**Exercise prompt:** Count how many lines in the data hold "feDisplacementMap". Only the number.

**Exercise data:**
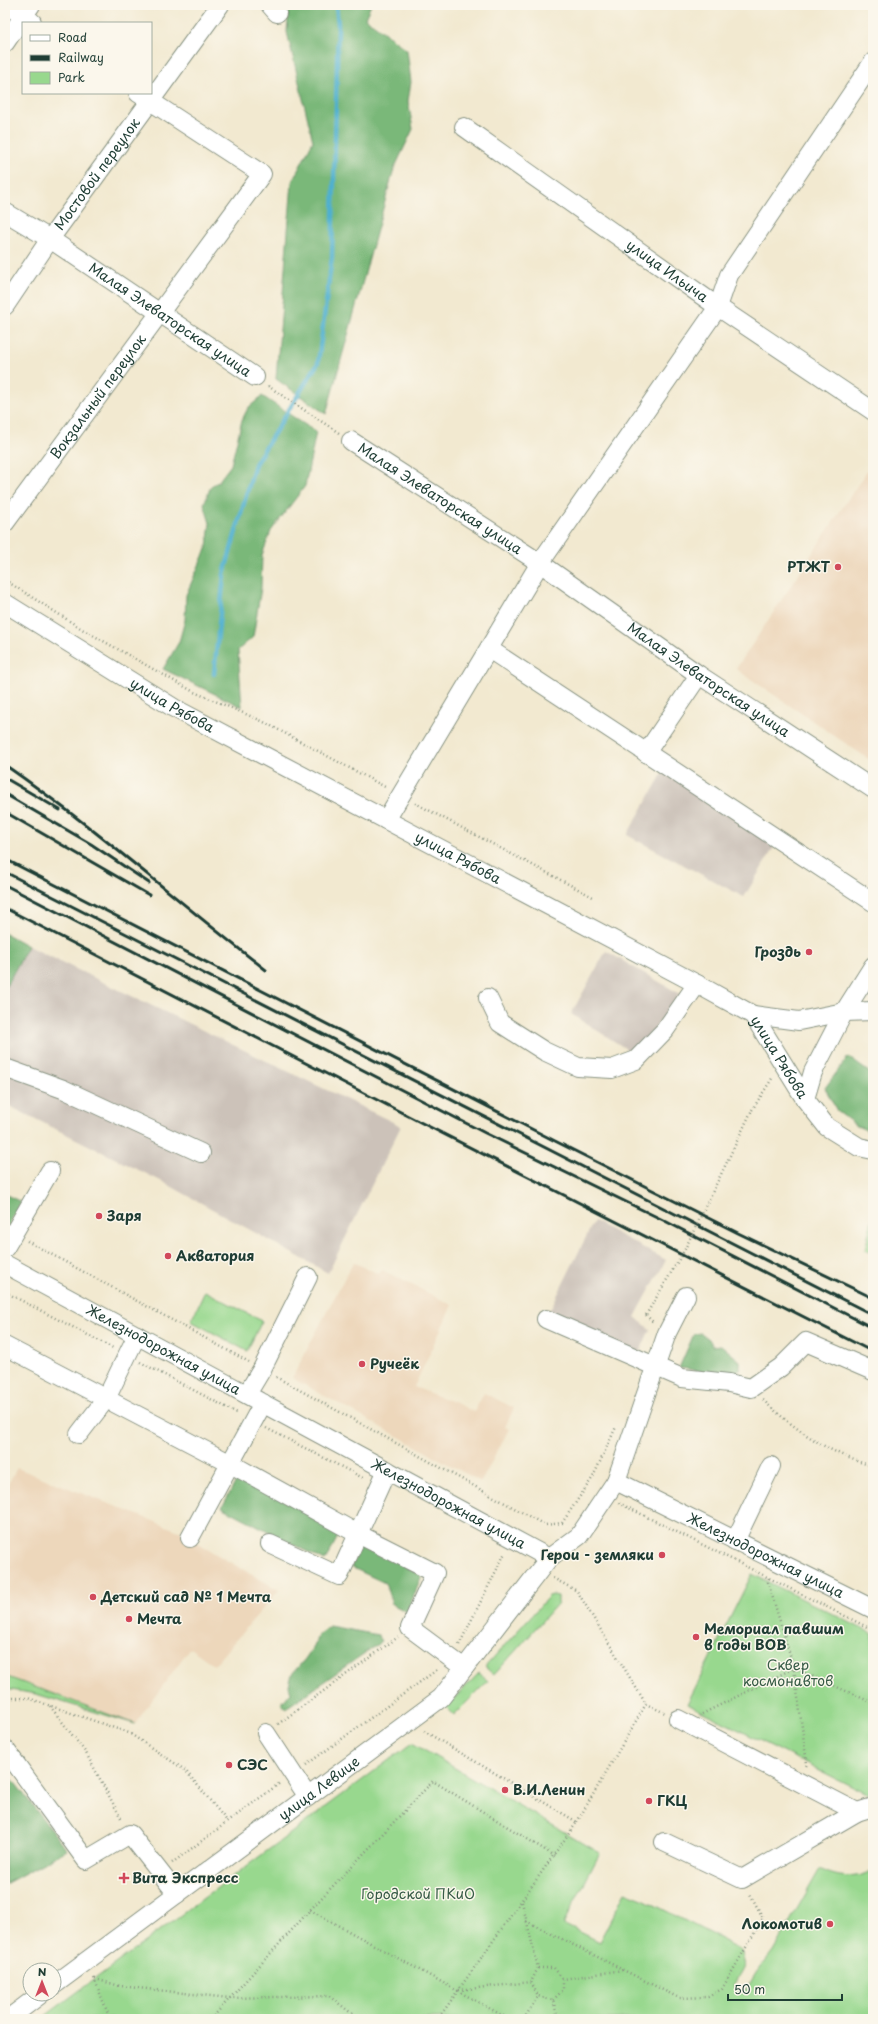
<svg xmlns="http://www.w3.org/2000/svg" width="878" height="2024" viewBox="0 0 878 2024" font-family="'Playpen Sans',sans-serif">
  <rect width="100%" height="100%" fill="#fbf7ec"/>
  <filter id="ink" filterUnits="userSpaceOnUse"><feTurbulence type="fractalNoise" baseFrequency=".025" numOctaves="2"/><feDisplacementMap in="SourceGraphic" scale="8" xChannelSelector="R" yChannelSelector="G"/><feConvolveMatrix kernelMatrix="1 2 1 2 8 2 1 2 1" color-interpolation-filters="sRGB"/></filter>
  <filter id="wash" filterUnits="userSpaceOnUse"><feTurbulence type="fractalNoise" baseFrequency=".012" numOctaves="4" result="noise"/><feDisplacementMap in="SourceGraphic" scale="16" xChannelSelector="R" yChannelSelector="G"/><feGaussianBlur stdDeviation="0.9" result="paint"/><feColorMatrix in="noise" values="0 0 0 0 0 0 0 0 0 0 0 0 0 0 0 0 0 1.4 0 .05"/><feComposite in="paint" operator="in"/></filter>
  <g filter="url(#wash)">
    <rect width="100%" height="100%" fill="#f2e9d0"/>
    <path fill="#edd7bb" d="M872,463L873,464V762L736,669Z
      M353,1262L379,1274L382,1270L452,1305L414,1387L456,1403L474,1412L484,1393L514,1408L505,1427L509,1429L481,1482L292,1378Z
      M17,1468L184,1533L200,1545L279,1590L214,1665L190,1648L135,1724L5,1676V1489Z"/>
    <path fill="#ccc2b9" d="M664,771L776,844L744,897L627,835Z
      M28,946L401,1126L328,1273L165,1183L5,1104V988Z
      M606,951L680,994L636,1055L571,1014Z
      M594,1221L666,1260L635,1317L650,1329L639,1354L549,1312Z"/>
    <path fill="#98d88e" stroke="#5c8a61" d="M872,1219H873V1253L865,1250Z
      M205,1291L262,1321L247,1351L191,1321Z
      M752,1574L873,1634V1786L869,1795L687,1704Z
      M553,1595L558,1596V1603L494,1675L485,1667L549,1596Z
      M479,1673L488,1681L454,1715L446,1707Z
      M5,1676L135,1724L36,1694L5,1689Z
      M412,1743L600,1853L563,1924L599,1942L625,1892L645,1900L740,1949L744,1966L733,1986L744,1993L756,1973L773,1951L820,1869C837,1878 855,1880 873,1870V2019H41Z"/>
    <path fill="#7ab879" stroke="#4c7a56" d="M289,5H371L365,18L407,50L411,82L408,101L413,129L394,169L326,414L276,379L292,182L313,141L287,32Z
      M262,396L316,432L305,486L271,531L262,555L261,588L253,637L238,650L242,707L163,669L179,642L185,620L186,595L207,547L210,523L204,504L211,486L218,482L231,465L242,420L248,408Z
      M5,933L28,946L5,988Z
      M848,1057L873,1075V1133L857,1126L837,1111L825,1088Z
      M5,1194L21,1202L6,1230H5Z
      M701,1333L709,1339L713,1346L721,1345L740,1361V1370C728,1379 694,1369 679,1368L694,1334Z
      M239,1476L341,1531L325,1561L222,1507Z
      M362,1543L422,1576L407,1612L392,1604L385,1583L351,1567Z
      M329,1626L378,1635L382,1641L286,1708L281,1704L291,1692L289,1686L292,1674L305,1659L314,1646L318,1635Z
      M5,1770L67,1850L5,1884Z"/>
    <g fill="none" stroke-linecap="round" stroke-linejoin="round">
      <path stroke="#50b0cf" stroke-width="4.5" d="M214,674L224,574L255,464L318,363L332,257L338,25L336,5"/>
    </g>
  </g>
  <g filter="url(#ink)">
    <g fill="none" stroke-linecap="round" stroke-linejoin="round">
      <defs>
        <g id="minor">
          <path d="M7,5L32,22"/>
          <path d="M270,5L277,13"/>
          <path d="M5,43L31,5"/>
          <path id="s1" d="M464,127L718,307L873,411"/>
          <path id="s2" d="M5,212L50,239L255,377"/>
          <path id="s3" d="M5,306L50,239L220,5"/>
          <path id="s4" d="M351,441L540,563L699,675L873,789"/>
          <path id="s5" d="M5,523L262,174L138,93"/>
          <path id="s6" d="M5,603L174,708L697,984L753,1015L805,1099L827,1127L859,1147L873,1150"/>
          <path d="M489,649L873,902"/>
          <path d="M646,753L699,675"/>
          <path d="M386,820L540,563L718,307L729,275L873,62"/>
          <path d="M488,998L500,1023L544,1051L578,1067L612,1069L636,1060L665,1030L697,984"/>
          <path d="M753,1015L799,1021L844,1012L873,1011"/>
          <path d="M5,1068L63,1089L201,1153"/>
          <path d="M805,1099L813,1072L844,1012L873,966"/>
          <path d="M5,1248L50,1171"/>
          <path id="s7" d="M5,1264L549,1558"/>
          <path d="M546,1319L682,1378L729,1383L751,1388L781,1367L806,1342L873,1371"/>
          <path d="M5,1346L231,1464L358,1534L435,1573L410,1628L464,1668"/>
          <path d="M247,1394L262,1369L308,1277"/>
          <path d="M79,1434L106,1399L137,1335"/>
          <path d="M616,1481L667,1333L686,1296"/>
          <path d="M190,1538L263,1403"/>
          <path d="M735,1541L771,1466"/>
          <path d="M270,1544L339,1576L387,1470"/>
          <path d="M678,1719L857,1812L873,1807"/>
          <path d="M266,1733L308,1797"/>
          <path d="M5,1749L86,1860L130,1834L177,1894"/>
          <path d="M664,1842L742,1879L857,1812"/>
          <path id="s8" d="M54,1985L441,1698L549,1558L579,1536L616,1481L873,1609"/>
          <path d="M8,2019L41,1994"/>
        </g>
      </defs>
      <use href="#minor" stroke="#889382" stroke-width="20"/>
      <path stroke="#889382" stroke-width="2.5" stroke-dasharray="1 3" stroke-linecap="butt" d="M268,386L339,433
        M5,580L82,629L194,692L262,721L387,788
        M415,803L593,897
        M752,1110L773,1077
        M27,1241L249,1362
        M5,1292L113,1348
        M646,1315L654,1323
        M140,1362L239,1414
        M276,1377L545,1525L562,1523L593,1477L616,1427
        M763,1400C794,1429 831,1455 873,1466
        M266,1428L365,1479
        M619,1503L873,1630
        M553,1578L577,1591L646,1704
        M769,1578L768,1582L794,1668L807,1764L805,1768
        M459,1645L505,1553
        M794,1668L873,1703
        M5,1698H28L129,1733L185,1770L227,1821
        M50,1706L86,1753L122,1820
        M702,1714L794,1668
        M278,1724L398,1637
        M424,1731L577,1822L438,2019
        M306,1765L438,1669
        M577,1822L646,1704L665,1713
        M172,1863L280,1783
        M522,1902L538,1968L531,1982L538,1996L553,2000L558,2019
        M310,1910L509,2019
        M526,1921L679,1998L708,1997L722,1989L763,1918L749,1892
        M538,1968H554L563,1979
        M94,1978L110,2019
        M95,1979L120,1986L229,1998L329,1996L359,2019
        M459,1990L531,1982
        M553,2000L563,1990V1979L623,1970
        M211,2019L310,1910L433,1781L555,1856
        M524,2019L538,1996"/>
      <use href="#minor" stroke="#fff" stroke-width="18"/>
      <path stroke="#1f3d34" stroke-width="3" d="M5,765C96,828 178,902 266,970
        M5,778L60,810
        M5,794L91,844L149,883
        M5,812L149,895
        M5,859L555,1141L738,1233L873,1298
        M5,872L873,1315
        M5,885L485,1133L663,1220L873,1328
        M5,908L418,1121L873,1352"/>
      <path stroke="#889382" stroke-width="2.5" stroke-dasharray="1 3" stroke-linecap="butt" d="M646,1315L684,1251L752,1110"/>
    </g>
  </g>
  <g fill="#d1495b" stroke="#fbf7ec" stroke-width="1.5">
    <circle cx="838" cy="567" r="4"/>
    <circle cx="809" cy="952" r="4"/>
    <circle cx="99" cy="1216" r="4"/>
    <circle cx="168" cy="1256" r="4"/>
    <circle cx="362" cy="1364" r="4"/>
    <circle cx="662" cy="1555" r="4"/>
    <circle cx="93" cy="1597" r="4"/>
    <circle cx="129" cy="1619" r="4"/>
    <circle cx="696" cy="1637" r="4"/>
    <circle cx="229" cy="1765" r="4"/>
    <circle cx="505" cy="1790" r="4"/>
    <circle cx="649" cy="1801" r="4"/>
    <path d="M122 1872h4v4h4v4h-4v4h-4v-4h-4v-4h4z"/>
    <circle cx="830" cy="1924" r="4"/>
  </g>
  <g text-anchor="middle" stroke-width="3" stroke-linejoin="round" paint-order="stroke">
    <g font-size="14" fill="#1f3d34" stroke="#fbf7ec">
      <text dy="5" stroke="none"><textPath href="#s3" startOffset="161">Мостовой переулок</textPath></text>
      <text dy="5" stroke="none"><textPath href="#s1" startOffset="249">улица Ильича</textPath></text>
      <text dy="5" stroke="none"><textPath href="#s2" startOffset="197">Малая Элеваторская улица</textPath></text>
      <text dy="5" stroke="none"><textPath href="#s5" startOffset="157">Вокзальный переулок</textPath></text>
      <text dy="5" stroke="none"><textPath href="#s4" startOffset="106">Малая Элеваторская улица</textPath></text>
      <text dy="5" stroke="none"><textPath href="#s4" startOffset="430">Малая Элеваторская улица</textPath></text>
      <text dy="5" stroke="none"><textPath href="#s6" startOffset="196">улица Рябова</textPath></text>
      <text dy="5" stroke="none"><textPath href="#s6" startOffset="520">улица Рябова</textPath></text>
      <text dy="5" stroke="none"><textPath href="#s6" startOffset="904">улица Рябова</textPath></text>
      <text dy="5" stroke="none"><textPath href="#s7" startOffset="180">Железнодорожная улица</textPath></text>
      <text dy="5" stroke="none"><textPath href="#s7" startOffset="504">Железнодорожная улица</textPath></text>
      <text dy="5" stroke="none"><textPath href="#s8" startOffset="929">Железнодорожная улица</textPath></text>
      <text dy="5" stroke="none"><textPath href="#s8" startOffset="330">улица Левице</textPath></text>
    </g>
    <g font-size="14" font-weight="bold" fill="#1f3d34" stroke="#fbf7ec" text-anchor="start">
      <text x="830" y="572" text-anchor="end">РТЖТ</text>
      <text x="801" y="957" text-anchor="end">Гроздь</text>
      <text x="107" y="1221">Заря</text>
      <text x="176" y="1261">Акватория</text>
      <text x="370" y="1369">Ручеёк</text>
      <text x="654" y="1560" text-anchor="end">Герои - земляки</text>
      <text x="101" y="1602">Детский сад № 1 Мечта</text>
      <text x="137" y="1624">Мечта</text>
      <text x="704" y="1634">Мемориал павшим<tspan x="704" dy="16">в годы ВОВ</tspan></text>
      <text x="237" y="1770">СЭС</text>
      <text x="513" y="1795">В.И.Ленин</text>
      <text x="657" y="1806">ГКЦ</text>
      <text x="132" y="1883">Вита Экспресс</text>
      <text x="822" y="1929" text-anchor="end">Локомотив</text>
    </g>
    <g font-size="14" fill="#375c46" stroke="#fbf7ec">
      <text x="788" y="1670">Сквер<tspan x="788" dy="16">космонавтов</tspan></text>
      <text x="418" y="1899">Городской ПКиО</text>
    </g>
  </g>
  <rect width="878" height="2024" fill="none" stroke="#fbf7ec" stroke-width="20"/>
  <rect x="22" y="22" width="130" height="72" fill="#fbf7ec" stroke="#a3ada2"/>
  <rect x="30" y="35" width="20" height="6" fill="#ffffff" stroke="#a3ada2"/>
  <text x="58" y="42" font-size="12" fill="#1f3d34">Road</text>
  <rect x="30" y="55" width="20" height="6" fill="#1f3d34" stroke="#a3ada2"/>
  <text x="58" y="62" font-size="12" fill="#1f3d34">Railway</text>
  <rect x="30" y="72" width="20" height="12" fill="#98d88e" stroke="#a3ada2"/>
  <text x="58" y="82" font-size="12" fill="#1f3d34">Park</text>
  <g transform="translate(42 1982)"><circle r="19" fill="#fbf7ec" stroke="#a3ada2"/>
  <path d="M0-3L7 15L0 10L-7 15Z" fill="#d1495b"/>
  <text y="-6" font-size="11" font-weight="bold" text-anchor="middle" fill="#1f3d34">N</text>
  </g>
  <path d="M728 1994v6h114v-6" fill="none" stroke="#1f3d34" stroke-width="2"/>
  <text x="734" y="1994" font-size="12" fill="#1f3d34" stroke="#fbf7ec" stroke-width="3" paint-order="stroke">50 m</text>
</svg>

**Output of the exercise:** 2